Просто о любви (Две половинки) - Алюшина Татьяна Александровна. Страница 33

— Значит, он умрет, — ровно ответил Степан, — в полевом стане, без анестезии его не спасет и сам Господь.

Браток возмутился, подкрепив данное чувство выхватыванием пушки и направлением ее на Степана.

— Я тебе, козел лепастый, сказал: бери, что надо, и поедешь с нами!

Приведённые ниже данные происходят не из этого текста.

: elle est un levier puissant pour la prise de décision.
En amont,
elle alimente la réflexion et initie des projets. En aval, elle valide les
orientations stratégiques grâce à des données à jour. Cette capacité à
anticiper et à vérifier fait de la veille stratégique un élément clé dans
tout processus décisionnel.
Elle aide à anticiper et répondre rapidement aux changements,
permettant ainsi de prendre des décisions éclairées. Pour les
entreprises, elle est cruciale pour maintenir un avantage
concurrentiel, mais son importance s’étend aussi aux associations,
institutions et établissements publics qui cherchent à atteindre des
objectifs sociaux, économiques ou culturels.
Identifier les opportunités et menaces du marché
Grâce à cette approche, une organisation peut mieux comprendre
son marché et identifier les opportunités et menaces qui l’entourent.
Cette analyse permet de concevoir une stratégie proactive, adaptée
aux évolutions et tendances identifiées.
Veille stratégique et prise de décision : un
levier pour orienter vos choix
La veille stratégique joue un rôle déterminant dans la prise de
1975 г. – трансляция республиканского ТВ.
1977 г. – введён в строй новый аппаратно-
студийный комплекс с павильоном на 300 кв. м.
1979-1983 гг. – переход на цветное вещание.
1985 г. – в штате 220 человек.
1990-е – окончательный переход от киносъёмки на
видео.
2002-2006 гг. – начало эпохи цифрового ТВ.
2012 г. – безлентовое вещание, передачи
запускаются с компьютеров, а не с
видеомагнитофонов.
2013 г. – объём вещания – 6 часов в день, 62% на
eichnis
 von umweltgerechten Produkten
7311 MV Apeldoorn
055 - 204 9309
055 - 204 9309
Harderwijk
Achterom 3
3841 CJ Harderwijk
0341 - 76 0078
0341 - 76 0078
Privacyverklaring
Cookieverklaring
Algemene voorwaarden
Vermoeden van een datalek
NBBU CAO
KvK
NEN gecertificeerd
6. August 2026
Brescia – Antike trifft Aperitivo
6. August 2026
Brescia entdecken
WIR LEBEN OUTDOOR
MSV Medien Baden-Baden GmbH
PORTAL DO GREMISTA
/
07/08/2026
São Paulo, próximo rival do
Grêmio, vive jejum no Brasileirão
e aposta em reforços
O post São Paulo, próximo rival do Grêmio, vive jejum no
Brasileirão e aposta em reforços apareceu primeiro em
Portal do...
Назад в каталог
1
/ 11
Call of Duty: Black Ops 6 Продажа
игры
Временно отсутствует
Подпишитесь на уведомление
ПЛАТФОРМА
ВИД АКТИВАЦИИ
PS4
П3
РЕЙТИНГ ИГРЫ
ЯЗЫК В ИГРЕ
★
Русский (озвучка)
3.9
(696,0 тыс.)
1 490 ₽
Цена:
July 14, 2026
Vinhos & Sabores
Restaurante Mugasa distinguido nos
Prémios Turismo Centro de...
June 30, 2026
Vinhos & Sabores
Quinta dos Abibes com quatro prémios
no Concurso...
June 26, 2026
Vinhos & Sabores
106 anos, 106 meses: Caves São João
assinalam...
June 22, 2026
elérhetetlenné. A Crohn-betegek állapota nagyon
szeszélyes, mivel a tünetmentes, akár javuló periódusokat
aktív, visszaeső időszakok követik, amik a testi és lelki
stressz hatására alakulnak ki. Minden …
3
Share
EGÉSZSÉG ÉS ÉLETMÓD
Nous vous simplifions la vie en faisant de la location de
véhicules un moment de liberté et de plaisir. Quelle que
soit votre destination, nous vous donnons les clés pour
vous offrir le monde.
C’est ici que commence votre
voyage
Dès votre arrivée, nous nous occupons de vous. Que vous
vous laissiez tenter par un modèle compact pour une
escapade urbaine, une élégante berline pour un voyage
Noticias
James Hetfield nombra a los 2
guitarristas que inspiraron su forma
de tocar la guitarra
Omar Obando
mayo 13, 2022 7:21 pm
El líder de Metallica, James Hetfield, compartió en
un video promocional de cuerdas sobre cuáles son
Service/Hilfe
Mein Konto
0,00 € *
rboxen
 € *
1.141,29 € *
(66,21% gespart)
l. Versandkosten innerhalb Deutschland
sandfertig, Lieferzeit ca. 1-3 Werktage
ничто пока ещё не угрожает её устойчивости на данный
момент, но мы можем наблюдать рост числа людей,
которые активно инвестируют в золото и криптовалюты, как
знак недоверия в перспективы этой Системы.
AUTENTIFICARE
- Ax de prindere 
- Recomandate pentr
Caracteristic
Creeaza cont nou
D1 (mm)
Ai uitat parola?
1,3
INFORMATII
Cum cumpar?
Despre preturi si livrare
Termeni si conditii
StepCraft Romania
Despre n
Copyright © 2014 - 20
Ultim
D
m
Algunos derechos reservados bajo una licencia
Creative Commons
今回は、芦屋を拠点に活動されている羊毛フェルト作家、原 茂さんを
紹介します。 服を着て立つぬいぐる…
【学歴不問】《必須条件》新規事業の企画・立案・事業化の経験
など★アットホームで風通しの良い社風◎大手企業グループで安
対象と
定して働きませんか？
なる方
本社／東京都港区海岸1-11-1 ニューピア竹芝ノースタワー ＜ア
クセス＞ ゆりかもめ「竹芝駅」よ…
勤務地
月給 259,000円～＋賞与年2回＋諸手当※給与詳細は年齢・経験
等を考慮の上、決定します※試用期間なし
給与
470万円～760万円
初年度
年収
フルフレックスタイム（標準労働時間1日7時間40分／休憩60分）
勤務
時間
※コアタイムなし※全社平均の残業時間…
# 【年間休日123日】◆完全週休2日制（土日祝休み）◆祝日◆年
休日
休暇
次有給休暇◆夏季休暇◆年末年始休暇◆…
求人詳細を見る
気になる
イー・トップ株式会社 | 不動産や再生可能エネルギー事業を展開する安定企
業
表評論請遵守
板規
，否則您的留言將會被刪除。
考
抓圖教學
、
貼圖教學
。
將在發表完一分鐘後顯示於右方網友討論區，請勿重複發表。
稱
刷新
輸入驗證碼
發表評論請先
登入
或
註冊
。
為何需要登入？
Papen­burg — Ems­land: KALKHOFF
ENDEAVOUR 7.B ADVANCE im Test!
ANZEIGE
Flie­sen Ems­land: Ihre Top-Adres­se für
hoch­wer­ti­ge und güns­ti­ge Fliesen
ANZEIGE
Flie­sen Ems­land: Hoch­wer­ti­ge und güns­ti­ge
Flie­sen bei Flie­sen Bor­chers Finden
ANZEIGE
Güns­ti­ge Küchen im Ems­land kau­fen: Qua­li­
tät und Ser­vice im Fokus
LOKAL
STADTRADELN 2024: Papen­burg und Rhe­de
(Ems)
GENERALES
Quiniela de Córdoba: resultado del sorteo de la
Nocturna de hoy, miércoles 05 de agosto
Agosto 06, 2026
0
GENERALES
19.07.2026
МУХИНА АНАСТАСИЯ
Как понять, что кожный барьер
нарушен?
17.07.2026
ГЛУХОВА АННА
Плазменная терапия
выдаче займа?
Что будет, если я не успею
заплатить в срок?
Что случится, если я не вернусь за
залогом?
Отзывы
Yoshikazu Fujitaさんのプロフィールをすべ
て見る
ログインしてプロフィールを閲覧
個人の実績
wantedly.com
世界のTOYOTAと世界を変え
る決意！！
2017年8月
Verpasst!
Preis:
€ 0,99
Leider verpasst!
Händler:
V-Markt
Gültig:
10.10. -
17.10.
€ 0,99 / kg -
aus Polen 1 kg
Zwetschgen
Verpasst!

— И что? — не меняя тона, поинтересовался Больших. — Ну отстрелишь ты меня или руки-ноги покалечишь, а завтра тебя подстрелят, тебя-то кто спасать будет? Вот он? — И указал на стоявшего у стены санитара Гаврилыча, с любопытством наблюдающего за происходящим.

Гаврилыч, надо отметить, был личностью весьма колоритной, можно сказать, уникальной. Потомственный алкоголик в третьем поколении, не выходящий «из градуса» много лет, но поражавший относительной адекватностью разума в любом состоянии.

В затертой кепчонке, в засаленном бушлате, надетом поверх не меняющего серого колера халата, подразумевавшего белый медицинский, с вечной беломориной в губах, большую часть времени потухшей, с о-о-очень непростым взглядом глазок-буравчиков.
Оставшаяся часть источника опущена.